The challenge with this product is that most lenders won’t allow tire and wheel coverage to be included as a soft add on a customer’s loan, which means the customer might have to come up with cash to pay for the product. One has to wonder when lenders are going to be more flexible about adding some of these mainstream, high-value products without prior approval.

5. Credit Life Insurance: Is it time to once again begin emphasizing the oldest F&I product? This product has taken many shots over the years, but still maintains its position as the longest-surviving product in the F&I office. We have seen three major providers of this product exit the market in the last two years. However, I’ll let them answer why they made that decision.

Credit life insurance is a group policy that has everyone pay the same rate, regardless of age (as long as they are within the policy age limits), sex or health history. Many people can purchase credit insurance for a more affordable price than any other form of life insurance.
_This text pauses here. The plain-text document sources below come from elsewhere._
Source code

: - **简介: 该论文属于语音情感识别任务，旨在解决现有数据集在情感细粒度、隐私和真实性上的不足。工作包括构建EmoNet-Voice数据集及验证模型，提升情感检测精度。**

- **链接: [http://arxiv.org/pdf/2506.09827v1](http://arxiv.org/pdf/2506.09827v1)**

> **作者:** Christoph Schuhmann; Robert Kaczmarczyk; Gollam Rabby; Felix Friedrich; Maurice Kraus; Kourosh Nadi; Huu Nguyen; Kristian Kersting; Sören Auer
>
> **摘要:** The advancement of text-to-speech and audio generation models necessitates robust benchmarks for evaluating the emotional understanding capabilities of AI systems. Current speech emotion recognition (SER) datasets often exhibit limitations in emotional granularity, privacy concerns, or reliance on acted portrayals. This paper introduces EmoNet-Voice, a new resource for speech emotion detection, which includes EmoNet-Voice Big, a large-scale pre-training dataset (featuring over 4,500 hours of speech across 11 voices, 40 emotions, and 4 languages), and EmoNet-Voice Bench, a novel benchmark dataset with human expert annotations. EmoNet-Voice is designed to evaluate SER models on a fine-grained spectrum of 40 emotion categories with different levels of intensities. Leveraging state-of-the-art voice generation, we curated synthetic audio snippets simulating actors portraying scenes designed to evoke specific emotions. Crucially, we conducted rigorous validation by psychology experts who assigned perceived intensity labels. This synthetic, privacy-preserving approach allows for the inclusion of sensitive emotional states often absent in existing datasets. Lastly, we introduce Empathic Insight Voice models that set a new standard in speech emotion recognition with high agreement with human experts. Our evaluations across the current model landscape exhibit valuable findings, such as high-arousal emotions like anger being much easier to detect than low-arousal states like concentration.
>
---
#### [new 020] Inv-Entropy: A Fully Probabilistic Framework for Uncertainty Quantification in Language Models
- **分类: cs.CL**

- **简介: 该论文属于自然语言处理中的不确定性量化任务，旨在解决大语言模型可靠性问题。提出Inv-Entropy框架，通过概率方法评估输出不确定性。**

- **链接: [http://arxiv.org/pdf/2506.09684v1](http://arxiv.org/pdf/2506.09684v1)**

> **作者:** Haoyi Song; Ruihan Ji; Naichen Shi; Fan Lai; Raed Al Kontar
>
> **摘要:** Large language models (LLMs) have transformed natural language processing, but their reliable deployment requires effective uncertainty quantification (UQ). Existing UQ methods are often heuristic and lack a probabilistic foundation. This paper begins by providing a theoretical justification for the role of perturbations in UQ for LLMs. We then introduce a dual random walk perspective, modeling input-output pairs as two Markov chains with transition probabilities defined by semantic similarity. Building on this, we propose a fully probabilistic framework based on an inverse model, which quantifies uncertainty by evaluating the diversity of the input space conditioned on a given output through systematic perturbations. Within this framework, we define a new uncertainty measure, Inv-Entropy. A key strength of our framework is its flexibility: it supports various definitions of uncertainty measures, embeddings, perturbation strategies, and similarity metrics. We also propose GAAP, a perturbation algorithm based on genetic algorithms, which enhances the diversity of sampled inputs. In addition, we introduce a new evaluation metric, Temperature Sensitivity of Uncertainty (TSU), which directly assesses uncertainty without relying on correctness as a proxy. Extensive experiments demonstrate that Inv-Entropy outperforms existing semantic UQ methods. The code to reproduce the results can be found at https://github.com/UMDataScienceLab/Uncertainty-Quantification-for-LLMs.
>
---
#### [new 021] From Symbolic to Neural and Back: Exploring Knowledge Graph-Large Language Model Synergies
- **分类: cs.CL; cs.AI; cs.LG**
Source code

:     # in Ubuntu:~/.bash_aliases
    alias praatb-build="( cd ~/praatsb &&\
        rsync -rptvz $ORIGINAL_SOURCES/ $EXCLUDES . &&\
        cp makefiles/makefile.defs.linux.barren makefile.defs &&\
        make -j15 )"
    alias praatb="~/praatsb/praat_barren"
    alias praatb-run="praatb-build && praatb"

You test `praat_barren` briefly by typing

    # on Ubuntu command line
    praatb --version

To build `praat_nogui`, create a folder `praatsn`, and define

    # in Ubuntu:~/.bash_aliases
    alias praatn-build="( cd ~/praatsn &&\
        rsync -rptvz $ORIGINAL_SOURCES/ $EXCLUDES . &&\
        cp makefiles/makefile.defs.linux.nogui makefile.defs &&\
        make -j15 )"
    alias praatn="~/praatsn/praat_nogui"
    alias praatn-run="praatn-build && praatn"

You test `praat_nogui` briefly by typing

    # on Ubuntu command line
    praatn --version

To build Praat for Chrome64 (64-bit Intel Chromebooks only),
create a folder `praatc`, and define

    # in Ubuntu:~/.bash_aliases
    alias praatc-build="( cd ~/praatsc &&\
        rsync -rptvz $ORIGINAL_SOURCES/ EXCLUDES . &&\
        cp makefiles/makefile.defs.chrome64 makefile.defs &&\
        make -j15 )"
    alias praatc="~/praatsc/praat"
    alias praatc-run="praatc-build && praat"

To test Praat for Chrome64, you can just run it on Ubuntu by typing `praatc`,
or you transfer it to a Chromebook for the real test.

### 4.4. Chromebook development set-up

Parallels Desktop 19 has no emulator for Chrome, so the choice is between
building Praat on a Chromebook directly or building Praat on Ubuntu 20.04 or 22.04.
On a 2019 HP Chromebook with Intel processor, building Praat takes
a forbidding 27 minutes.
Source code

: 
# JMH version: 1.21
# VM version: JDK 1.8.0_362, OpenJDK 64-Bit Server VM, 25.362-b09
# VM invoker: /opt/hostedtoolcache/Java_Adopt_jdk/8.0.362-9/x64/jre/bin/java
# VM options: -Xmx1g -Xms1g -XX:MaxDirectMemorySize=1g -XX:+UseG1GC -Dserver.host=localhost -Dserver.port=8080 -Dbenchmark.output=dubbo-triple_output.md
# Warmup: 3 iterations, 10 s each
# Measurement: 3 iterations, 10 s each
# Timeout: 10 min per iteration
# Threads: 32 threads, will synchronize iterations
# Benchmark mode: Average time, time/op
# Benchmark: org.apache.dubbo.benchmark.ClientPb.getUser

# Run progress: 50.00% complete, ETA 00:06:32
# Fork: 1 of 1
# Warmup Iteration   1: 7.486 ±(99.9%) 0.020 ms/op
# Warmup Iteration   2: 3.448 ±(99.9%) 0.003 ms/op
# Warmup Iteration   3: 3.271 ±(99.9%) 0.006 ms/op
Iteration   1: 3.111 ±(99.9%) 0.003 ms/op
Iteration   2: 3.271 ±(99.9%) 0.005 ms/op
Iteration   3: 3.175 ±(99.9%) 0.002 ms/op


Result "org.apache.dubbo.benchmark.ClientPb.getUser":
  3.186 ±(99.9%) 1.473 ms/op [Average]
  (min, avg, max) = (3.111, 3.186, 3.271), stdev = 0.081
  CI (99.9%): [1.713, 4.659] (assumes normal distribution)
Credit life insurance is also allowed as a soft add by most lenders, which makes it easy to add to a customer’s loan. The cost of the product is regulated by your state insurance commission, and can usually be added for about $8 to $15 per month. This makes it manageable for a customer to include in his or her monthly payment.

6. Maintenance Package: The key to making this an attractive product is keeping the cost in line with what the customer would pay for each individual service. If the retail price — including the F&I profit — exceeds what the customer would pay per visit, good luck making that sale. In most cases the cost per service visit is reduced to attract more customers to your service department. That difference can justify the markup for F&I profit. Some companies include other benefits, such as dent-and-ding or tire-and-wheel protection, to enhance the maintenance package in order to justify the cost.

7. Other Products to Consider: I know there were many products left off my list. I selected the products I have the most enthusiasm for, that provide the most benefit to the consumer and are reasonably priced. I also weighed heavily the products that can be added without lender approval.

There are indeed other variables that you should take into account in making your choice, such as the products that sell best in your state or products that work well with your customers. We can’t be certain that a product mix will always work for every used-car purchaser, but this uncertainty is at the heart of human creativity.